● **Document segment**:
┄┄┄┄┄┄
At home I use mostly Slackware, but at work I maintain Debian, Ubuntu, and CentOS systems. Those systems provide users a way to know when a reboot is required. These tools are informative only and do not automatically reboot anything.

With Slackware the closest tool I am aware is slackpkg notifying the user when the kernel is updated and asking whether to update lilo. I have no idea if slapt-get provides such an option.

From what I gather, a reboot probably is required or prudent when the following packages are updated:

dbus
glibc
glibc-solibs
gnutls
kernel
kernel-firmware
openssl
openssl-solibs
udev

In a similar note, the init system that shall not be discussed in this forum automatically restarts daemon services when the respective package is updated. Some folks probably suck air through their teeth when reading that, but I have experienced no problems with that design. I don't think Slackware supports any such mechanism outside perhaps the doinst.sh script.

Would be nice to hear technical ideas about adding similar tools to Slackware.

Thanks.

For example: Modify the doinst.sh scripts of affected packages. Something like:

Code:
echo "$PKG_NAME" >> /run/reboot-required.pkgs
As /run is mounted with tmpfs, the file vanishes with a reboot.
┄┄┄┄┄┄
● **Instructions**:
1) In the post on Slackware reboot notifications, which tool notifies the user when the kernel is updated?
2) Extend the post about reboot notifications on Slackware, picking up right after its final sentence.

● **Given information**:
┄┄┄┄┄┄
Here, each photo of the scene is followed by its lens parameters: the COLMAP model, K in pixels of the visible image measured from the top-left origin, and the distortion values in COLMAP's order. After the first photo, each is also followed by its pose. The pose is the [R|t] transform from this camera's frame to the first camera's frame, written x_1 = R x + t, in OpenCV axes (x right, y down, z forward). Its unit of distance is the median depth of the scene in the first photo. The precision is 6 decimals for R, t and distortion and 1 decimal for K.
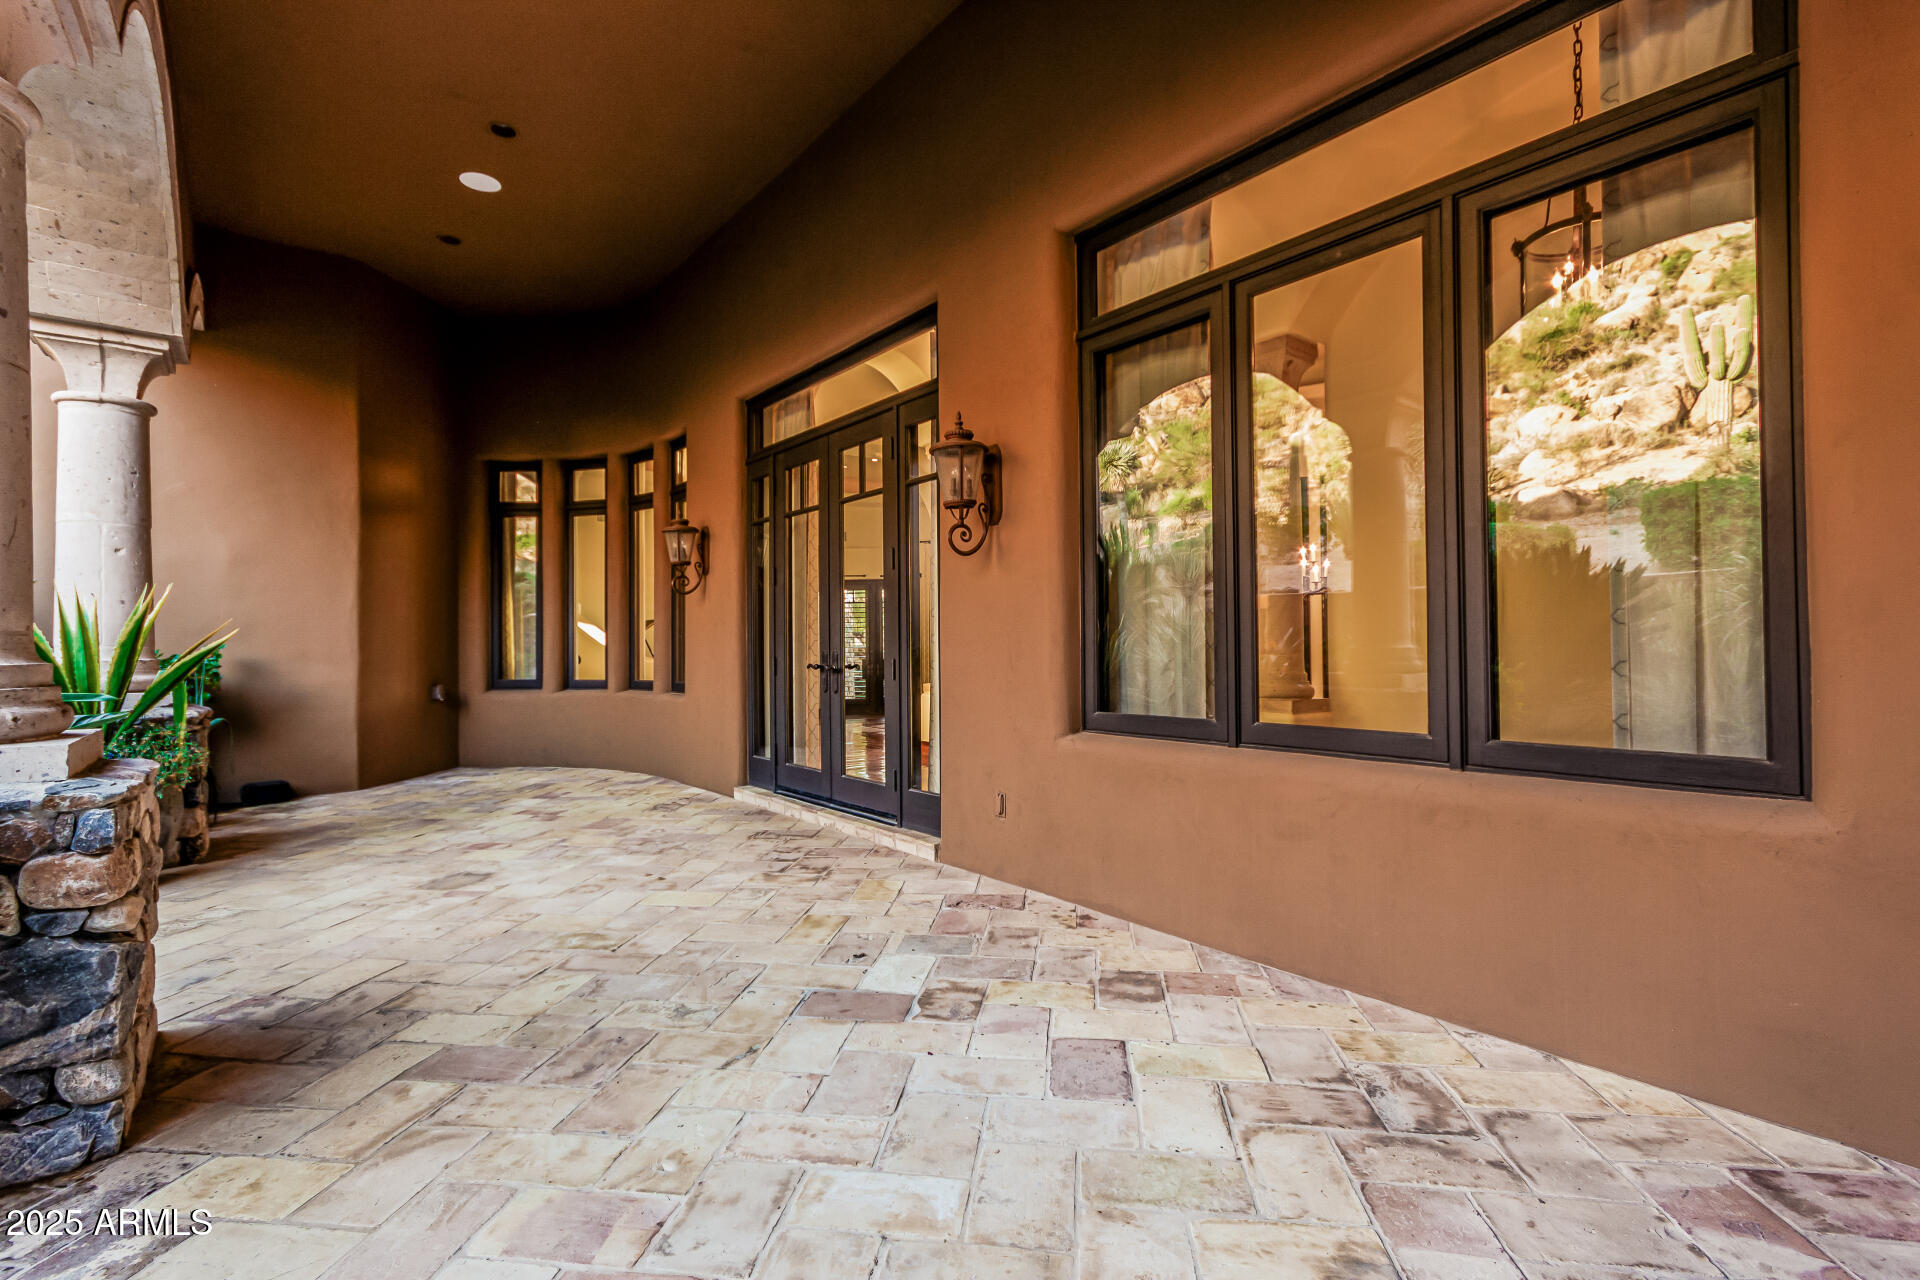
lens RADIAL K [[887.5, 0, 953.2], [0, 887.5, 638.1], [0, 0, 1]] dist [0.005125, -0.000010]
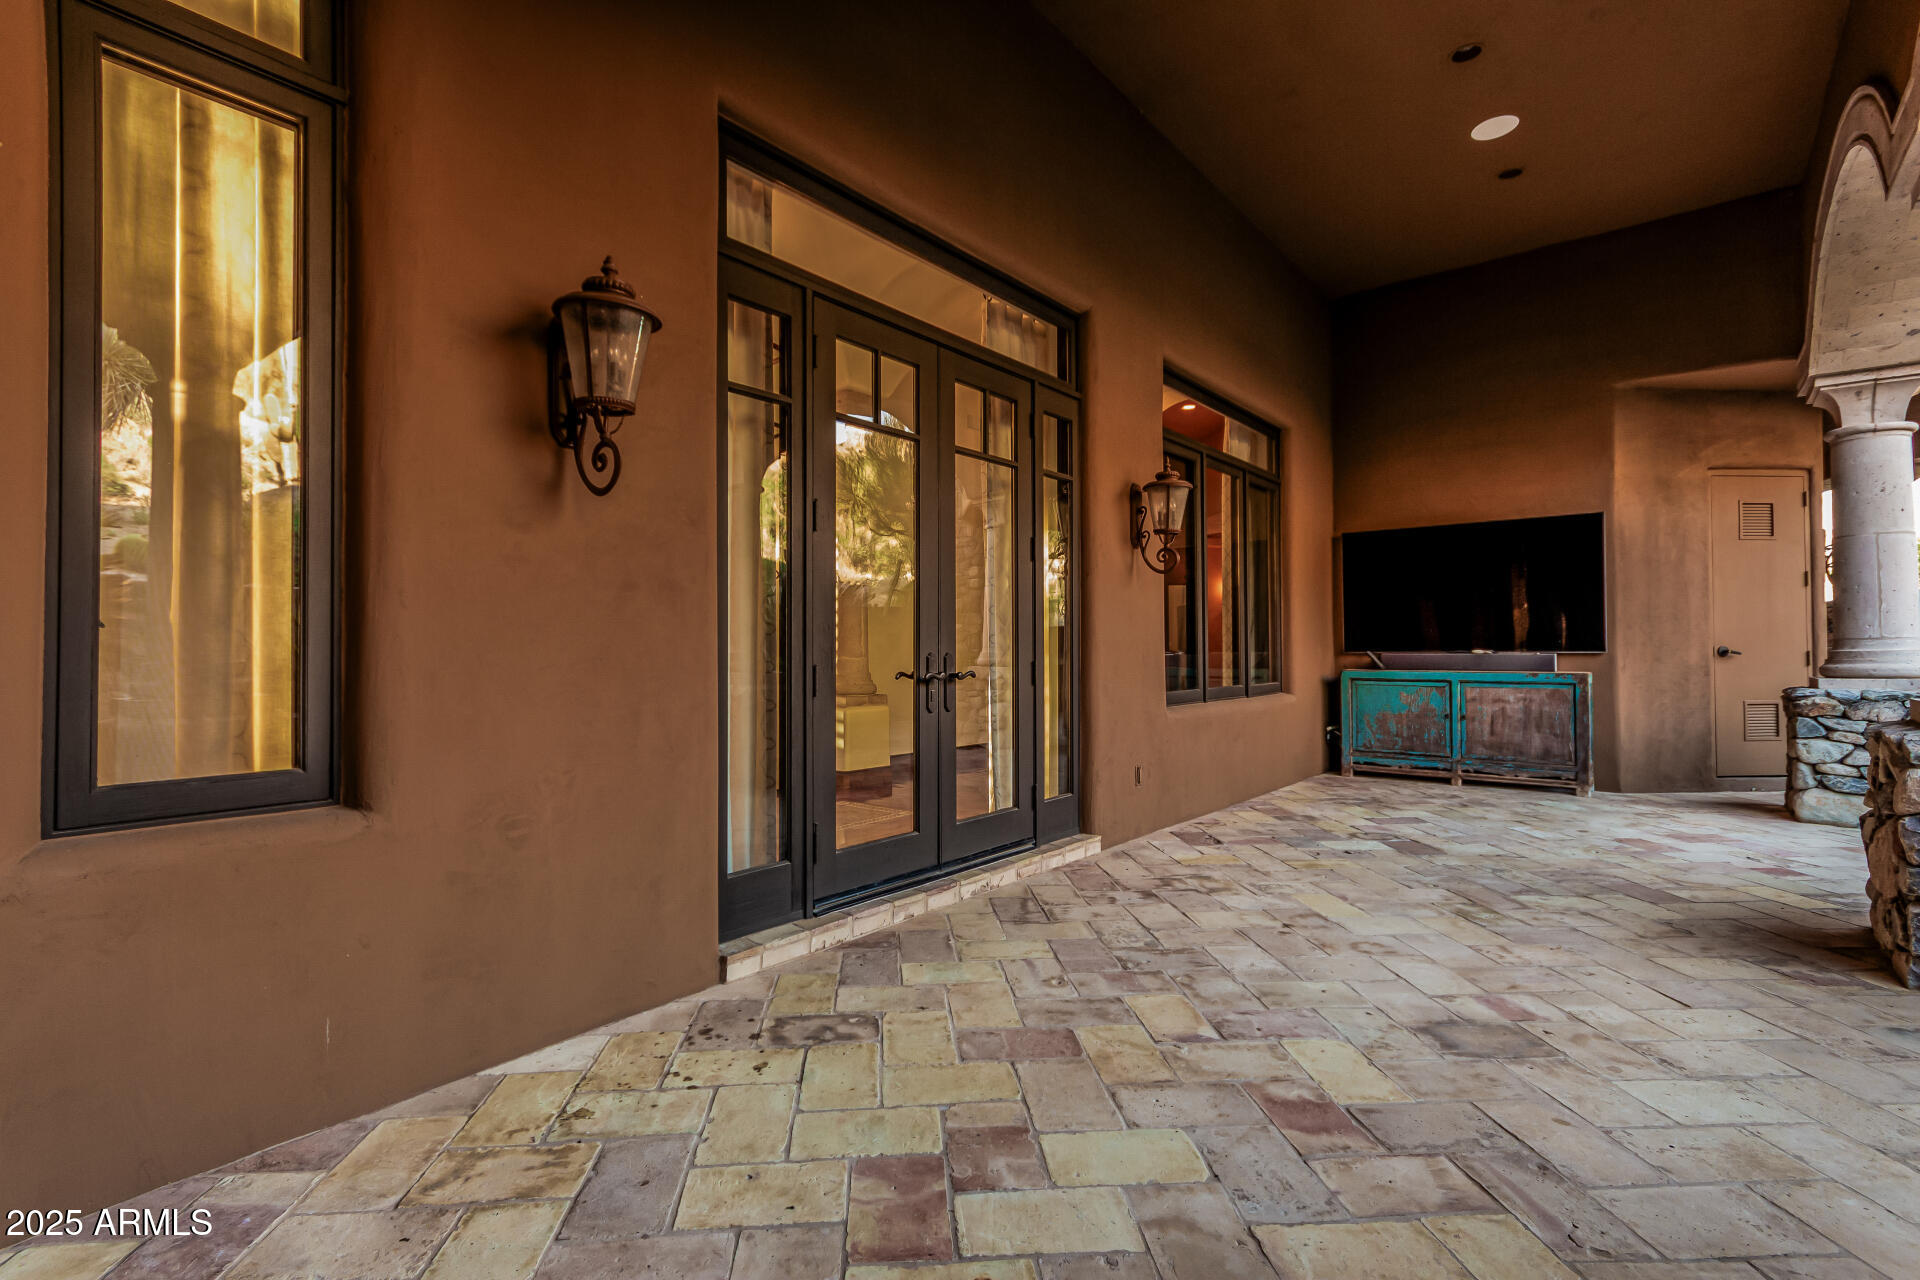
┄┄┄┄┄┄
● **Answers to the exercise**:
1) slackpkg notifies the user and asks whether to update lilo.

2)
For restarting services, perhaps a variable container /etc/default/restart-service:

Code:
RESTART=false/true
In the respective doinst.sh:

Code:
RESTART=false
if [ -r /etc/default/restart-service ]; then
  . /etc/default/restart-service
fi
if [ "$RESTART" = "true" ] && [ ! -e /etc/rc.d/rc.service.new ]; then
  /etc/rc.d/rc.service restart
fi
That kind of change requires Pat agreeing and adopting the idea. Otherwise something else is needed to sniff updates.

There likely are other considerations. For example, some services do not need to be restarted but need to reload config files.

There is some precedence for something like. The glibc doinst.sh script has init reloading to avoid stale file handles.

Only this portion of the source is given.